In Mymensingh hat sich eine Gruppe von Frauen aus dem indigenen Volk der Garo zusammengeschlossen, um Gewaltopfer, insbesondere nach Vergewaltigungen, zu unterstützen. Alle gehören sie dem Volk der Garo an, einer kleinen, christlichen ethnischen Gruppe in Nordbangladesch. Holi Dio arbeitet für Caritas in der Gefängnisseelsorge für inhaftierte Minderheiten und absolviert eine juristische Ausbildung; Ruma Thigidi leitet eine Jugendgruppe mit einem breiten kirchlichen Netzwerk; Subarna Poli Drong führt eine angesehene Friedensorganisation und ist landesweit in Menschenrechtskreisen bekannt.
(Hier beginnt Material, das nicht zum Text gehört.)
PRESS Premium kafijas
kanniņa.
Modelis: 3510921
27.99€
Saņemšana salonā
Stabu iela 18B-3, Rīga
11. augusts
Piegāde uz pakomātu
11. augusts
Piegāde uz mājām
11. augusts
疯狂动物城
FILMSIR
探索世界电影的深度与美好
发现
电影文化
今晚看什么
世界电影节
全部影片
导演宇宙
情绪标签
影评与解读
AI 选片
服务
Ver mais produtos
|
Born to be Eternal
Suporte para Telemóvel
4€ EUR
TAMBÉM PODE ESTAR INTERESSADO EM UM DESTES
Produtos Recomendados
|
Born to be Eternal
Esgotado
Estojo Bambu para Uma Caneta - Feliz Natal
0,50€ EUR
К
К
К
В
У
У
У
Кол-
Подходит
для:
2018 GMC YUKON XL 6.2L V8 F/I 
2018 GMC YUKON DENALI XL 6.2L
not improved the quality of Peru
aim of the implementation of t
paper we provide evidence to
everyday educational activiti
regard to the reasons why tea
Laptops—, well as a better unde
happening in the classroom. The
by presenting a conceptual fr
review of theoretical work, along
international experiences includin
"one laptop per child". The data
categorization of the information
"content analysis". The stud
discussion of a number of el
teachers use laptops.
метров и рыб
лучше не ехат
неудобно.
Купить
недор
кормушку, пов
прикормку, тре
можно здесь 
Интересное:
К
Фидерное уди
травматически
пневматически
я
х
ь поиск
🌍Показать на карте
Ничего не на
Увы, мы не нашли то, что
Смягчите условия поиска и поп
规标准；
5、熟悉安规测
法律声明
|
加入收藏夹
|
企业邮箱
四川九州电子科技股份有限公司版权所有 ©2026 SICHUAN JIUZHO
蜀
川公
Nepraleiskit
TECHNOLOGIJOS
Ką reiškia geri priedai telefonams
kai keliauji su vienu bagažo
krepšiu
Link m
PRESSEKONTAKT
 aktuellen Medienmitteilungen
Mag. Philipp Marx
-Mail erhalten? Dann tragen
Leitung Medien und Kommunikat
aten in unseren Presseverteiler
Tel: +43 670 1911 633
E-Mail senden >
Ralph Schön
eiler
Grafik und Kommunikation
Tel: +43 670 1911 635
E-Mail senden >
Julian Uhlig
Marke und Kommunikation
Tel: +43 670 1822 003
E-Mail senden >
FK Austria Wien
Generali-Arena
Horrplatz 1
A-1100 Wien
Gemeinsam mit den Brüdern von Taizé in Bangladesch entsteht ein Zentrum, in dem durch Beratung, psychologische Begleitung und rechtliche Unterstützung Hilfe geleistet wird. Die Initiative arbeitet informell und ist auf Spenden angewiesen. Dank Ihrer Unterstützung erhalten Opfer häuslicher und sexueller Gewalt schnelle und direkte Hilfe und ein Stück ihrer Würde zurück.